[[ DATA RECORDS, beginning ]]
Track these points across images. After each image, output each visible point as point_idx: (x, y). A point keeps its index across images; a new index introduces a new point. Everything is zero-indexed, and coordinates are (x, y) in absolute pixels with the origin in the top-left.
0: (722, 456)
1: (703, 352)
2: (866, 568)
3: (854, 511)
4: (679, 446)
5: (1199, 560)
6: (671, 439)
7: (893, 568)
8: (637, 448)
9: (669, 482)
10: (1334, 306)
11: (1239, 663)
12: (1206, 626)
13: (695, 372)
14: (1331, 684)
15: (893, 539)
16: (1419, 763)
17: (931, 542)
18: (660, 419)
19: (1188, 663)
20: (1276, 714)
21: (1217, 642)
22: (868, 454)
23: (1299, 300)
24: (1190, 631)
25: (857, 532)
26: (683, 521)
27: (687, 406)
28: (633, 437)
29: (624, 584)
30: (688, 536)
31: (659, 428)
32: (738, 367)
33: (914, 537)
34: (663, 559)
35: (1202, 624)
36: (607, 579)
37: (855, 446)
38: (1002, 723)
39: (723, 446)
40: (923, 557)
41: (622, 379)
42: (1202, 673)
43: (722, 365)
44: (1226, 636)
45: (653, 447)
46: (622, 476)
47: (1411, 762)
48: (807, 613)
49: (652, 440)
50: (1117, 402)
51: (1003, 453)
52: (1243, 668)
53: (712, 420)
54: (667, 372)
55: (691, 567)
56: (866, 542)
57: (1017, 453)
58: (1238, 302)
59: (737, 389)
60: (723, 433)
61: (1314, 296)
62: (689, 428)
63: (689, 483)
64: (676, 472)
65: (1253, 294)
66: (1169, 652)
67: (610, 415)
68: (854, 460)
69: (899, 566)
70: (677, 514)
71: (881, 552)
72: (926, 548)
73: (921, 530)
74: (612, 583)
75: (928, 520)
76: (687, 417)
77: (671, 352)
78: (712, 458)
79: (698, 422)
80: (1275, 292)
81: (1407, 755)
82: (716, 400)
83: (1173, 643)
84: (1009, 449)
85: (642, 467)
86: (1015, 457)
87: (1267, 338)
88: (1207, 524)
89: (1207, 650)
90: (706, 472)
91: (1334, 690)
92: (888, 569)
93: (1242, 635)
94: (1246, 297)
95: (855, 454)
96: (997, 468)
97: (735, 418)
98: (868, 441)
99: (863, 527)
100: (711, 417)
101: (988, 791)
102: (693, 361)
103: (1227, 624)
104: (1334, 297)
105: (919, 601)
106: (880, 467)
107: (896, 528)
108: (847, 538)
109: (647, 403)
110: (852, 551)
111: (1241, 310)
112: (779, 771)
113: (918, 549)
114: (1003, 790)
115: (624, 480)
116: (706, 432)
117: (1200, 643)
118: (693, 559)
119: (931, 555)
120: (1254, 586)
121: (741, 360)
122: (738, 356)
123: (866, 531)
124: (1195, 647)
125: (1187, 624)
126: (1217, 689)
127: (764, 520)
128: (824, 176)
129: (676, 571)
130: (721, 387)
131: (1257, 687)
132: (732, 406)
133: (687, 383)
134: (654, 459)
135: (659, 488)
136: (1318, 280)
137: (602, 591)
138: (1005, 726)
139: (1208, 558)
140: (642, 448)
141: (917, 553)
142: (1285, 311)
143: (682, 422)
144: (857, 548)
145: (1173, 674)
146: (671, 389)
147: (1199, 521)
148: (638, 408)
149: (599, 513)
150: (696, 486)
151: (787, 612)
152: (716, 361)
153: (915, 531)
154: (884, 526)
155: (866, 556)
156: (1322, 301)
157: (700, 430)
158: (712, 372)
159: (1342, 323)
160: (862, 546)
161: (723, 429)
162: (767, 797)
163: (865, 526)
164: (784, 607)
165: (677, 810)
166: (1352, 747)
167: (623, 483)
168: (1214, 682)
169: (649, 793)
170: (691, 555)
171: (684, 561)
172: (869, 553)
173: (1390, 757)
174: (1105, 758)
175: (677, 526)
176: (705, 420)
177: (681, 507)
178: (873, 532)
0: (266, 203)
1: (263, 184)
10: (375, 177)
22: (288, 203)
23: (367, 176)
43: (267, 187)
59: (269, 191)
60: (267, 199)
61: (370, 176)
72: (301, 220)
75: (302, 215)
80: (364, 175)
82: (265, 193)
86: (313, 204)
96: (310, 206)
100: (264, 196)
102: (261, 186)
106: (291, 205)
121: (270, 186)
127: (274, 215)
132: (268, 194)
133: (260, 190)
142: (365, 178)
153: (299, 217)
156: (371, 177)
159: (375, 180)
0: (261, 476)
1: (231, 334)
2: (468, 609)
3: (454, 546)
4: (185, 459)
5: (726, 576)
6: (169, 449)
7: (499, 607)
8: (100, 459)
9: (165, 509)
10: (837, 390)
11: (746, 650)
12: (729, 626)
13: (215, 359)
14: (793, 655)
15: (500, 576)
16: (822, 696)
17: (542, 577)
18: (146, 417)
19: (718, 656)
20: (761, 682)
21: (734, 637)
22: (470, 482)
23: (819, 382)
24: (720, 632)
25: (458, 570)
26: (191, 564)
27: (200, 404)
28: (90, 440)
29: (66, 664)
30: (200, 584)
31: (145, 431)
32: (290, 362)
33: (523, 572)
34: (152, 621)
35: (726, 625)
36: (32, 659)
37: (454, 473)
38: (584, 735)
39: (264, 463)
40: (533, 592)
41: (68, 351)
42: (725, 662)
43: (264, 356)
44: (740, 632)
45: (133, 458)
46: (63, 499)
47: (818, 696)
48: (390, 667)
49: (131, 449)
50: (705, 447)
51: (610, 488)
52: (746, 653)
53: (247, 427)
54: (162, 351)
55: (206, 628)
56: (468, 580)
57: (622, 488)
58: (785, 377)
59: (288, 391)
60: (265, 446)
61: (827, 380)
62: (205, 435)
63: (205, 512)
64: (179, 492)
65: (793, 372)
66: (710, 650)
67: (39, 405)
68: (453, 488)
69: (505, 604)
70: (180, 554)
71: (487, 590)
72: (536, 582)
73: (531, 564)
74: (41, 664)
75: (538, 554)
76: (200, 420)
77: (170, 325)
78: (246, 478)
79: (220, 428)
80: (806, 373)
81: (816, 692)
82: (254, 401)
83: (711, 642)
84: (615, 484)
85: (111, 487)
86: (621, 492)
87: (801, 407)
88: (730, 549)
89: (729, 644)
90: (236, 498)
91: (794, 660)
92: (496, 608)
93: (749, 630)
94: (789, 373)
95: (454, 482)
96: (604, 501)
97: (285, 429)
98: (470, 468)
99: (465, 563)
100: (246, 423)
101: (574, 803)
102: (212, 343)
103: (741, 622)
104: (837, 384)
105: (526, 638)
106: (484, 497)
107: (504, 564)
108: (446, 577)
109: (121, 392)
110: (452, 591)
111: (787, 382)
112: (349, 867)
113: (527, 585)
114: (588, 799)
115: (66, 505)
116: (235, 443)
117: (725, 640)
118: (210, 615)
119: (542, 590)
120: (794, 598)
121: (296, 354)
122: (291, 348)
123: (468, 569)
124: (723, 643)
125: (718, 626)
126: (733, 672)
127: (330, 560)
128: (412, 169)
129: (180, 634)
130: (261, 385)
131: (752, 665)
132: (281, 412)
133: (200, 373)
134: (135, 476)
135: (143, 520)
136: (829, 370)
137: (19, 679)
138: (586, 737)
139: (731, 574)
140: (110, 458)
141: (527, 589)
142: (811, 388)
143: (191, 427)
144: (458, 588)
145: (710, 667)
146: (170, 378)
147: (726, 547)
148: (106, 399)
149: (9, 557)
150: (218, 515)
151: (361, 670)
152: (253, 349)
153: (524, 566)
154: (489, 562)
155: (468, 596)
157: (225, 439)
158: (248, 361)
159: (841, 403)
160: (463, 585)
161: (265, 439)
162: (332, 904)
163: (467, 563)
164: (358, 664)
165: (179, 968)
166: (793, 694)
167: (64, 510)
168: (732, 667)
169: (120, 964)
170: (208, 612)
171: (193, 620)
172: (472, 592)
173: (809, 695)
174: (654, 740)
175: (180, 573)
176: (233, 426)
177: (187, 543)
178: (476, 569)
[[ DATA RECORDS, end ]]
> REQUIRED ACTION: All lines above from the one holding "118: (693, 559)" to the one holding "171: (684, 561)", inclusive, are to be copied exactly; no other line is wanted.

> REPLY TO THE TASK:
118: (693, 559)
119: (931, 555)
120: (1254, 586)
121: (741, 360)
122: (738, 356)
123: (866, 531)
124: (1195, 647)
125: (1187, 624)
126: (1217, 689)
127: (764, 520)
128: (824, 176)
129: (676, 571)
130: (721, 387)
131: (1257, 687)
132: (732, 406)
133: (687, 383)
134: (654, 459)
135: (659, 488)
136: (1318, 280)
137: (602, 591)
138: (1005, 726)
139: (1208, 558)
140: (642, 448)
141: (917, 553)
142: (1285, 311)
143: (682, 422)
144: (857, 548)
145: (1173, 674)
146: (671, 389)
147: (1199, 521)
148: (638, 408)
149: (599, 513)
150: (696, 486)
151: (787, 612)
152: (716, 361)
153: (915, 531)
154: (884, 526)
155: (866, 556)
156: (1322, 301)
157: (700, 430)
158: (712, 372)
159: (1342, 323)
160: (862, 546)
161: (723, 429)
162: (767, 797)
163: (865, 526)
164: (784, 607)
165: (677, 810)
166: (1352, 747)
167: (623, 483)
168: (1214, 682)
169: (649, 793)
170: (691, 555)
171: (684, 561)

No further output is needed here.